Let’s start with the 6-year journey in the Sheffield role as a junior developer at a company known at the time as Dealer Management Services LTD

Under the wing of; Development Manager Gary, Managing Director Simon and his daughter Leanne. I started my real journey into software...

Attending their then offices at Blenheim Reach on Ecclesall Road 5 days a week, the commute was long, but the people and atmosphere was worth it. unsure about the broken lift and the 7 flights of stairs though... "who needs a gym right"

Working alongside amazing people like Rebecca, Perry and Olu I started to grow alongside the business...


Whilst finding my feet at DMS, I trained and undertook my day-to-day role of working with Vb.net and C# solutions

One day I was curious to ask what the empty desk in the corner housing an age-old PC was for?

I was then told “that’s the machine we use to build the software”, He then showed me how the software was built...

Lo and behold the solution files would be pushed to subversion (SVN) I didn’t even know distributed version control was a thing at this point, well yeah, the software would be pushed from his machine to SVN remote. He would then switch desks and use the age-old PC to pull down the code from SVN; compile, package and deploy to an FTP server

I left the office thinking “there must be a better way” ...

That night I researched Continuous Integration/Continuous Delivery (CICD). At the time knowing nothing more than buzzwords.

I didn’t know it then, but this was the start of my devops career…

After a number of days researching and consulting with peers in the .NET discord, I architected a fully automated CICD solution using TeamCity and MS Build

I spent the next weekend creating a PowerPoint presentation to present the solution to the development manager and the managing director


Monday morning comes and it’s time for me to present this solution…

I presented the solution to them, and they were impressed, they had reservations as with any change of process, but the idea got the green light.

The MD purchased a small PC which would be used as the build server, and I went about implementing my plan… I installed and configured TeamCity on the PC connected it to SVN, created Powershell scripts to run MSBuild and create the final MSI to deploy.

This followed a full CICD flow where every check-in to master branch (when master was still a thing) triggered a CI build. This would validate that the software built as expected.
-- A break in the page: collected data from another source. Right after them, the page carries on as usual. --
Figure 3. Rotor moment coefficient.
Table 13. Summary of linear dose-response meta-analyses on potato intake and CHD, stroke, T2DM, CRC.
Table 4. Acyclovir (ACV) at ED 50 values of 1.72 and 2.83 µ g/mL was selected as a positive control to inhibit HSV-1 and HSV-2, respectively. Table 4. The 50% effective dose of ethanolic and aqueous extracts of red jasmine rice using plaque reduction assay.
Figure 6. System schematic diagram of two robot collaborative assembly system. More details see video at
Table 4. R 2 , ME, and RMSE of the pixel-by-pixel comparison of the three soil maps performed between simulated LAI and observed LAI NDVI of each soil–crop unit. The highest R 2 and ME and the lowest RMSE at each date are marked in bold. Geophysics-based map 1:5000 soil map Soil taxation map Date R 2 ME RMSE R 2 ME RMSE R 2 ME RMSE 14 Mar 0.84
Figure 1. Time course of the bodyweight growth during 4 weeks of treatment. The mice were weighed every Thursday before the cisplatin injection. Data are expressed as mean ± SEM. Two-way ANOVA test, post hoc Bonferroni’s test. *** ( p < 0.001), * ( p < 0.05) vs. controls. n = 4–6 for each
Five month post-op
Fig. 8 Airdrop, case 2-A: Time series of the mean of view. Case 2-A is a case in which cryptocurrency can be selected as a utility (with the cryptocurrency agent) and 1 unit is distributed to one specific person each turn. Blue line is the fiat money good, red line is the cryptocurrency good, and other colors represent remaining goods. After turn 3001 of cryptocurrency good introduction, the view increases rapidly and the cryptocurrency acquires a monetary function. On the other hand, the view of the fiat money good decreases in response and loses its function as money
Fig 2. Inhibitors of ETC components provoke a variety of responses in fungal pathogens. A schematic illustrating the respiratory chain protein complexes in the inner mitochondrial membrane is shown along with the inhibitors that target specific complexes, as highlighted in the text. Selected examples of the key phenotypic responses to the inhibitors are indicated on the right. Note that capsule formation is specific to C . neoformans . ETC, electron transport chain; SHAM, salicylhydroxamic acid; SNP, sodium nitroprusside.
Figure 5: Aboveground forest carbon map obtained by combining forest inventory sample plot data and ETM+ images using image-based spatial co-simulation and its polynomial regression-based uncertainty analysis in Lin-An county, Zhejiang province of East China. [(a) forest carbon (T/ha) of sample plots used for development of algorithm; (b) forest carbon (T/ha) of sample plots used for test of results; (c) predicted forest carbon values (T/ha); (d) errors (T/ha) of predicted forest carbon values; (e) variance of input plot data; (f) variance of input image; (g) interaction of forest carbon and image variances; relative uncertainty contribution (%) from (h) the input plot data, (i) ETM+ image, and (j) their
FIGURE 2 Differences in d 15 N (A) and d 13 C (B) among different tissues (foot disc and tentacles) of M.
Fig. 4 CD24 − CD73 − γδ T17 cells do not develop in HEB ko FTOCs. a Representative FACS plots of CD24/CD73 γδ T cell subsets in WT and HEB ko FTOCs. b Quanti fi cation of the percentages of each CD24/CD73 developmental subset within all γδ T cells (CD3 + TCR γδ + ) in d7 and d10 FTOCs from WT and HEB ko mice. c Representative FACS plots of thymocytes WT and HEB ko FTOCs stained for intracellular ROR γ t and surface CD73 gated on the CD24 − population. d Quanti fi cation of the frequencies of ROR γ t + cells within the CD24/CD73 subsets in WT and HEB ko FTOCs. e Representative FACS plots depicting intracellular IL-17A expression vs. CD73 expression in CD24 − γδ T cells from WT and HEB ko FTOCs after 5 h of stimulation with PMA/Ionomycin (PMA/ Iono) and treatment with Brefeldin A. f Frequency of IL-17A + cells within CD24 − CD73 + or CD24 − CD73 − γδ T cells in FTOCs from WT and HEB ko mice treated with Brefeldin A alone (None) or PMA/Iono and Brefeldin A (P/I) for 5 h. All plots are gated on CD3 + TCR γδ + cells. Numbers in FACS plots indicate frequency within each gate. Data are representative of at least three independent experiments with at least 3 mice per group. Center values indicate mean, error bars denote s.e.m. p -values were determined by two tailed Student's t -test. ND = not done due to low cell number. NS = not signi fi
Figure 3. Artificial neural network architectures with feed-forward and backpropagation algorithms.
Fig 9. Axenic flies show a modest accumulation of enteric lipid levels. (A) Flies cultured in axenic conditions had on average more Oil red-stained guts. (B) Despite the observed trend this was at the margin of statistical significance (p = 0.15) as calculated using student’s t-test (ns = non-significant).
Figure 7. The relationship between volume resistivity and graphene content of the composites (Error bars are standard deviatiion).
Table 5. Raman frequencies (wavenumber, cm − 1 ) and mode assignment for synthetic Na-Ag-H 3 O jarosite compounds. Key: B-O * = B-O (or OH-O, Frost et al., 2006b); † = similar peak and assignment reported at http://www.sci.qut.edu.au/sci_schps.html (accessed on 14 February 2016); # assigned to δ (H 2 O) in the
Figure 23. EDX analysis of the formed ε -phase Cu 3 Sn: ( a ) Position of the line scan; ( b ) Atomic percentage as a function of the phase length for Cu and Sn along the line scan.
The CD flow would be the release flow, when the software was ready to be released an SVN tag was created using a new semantic version (semver) strategy. This would then trigger a release; build, publish and deploy to FTP.

The end result was one fully automated solution, returning hours of wasted time back to the dev manager


Reflection

I didn’t know it at the time, but that was the start of my DevOps career. All it took was curiosity about an empty desk, and the belief that things could be done better.